VOX urge a la Diputación a crear un plan para resistir 72 horas de 'cero eléctrico'
La proposición, que se debatirá el 28 de noviembre, culpa a la "transición ecológica impuesta" de la crisis energética y pide una autoevaluación, una red de generadores y "refugios energéticos" en la provincia

Ángel Martín, diputado provincial de Vox.
El Grupo Provincial Vox en la Diputación de Burgos ha presentado una proposición, que será debatida en el pleno provincial de este viernes, busca blindar a la provincia ante un escenario de apagón prolongado. El portavoz de la formación, Ángel Luis Rivas, ha solicitado a través de la misma la adopción de medidas que garanticen una "autonomía mínima de 72 horas" para los servicios esenciales. La iniciativa ha surgido, según expone el líder del grupo, ante una "sociedad crecientemente dependiente" de un suministro eléctrico que se ha vuelto "peligrosamente inestable".
En este sentido, Martín ha achacado la situación a una "grave crisis energética", que considera "consecuencia directa de una transición ecológica impuesta de forma dogmática e irresponsable". Así, el portavoz de Vox ha criticado “las políticas socialistas que han priorizado la ideología sobre la soberanía energética, desmantelando fuentes fiables como la nuclear”, una energía reconocida ahora como energía verde por la Unión Europea”, al tiempo que ha aumentado la dependencia exterior.
El diputado de la formación de derecha ha advertido que el riesgo de un gran apagón "no es una hipótesis lejana, sino una amenaza real y tangible", citando como prueba el incidente ocurrido "en la primavera de este mismo año".
De esta manera, y según ha relatado Martín Rivas, la proposición subraya la vulnerabilidad específica de la provincia de Burgos, con su "extensa dispersión geográfica" y la dependencia del "mundo rural" de servicios críticos como el bombeo de agua potable, las comunicaciones o la refrigeración en explotaciones ganaderas. Un escenario de "cero eléctrico" de 72 horas, ha advertido, sería actualmente "catastrófico".
Para evitarlo, Vox ha propuesto una estructura de siete puntos clave, siendo el primero la realización de una autoevaluación de resiliencia en un plazo de seis meses. Esta auditoría deberá cubrir las residencias y centros asistenciales, mediante la comprobación de generadores, SAIs y combustible para equipos críticos (respiradores, refrigeración de medicación,etc); el sistema provincial de comunicaciones, mediante un plan "por capas" que incluya desde redes ordinarias hasta sistemas de radio profesional y satélite; la red de carreteras, garantizando el stock de combustibles y sal para la maquinaria de vialidad; los centros de datos (CPD), asegurando la autonomía de sistemas esenciales como las nóminas, el padrón o los servicios sociales; y el ciclo integral del agua, evaluando la dependencia energética de bombeos y depuradoras municipales.
Más allá de la evaluación, los integrantes del grupo Vox han propuesto otras acciones concretas.

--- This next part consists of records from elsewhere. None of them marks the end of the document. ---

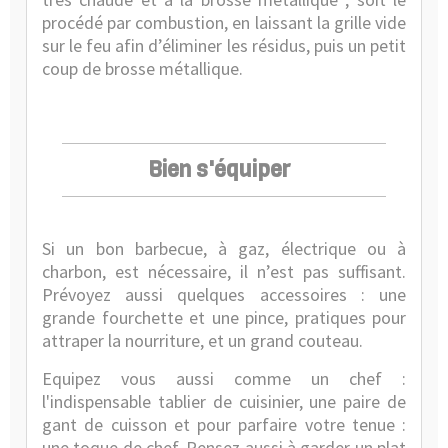
procédé par combustion, en laissant la grille vide
sur le feu afin d’éliminer les résidus, puis un petit
coup de brosse métallique.
Bien s'équiper
Si un bon barbecue, à gaz, électrique ou à
charbon, est nécessaire, il n’est pas suffisant.
Prévoyez aussi quelques accessoires : une
grande fourchette et une pince, pratiques pour
attraper la nourriture, et un grand couteau.
Equipez vous aussi comme un chef :
l'indispensable
tablier de cuisinier
, une paire de
gant de cuisson et pour parfaire votre tenue :
une toque de chef
. Pensez aussi à garder un plat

Entre ellas, Martín ha destacado la creación de un "Comité Provincial Permanente de Resiliencia Energética", un órgano técnico-político encargado de crear y supervisar el plan, realizar simulacros y mantener un inventario de recursos.
La propuesta incluye también la creación de una "red logística provincial de apoyo energético", que contemple un inventario de grupos electrógenos móviles y baterías para un despliegue rápido en municipios y centros críticos, un aspecto que Ángel Martín ha entendido como esencial ya que “se trata de conocer y tener localizados los medios con los que contamos, muy posiblemente no necesitemos gastar más”.
Destaca también el punto cuarto, que ha pedido establecer "puntos o refugios energéticos" en edificios públicos como polideportivos, bibliotecas o parques de bomberos. Estos espacios deberían contar con generador y comunicaciones para "acoger a personas vulnerables (mayores, electrodependientes) temporalmente", según ha asegurado el portavoz de la formación verde. Un aspecto en el que el propio Martín Rivas ha entendido importante el nuevo centro proyectado en Fuentes Blancas.
Finalmente, el plan pretende completarse con el apoyo técnico a los ayuntamientos, una evaluación económica del mismo con un plan de inversión escalable en un plazo de ocho meses y, por último, instando a la Junta de Castilla y León a habilitar líneas de subvención específicas para financiar estas medidas de resiliencia energética tanto a diputaciones como a ayuntamientos de Castilla y León.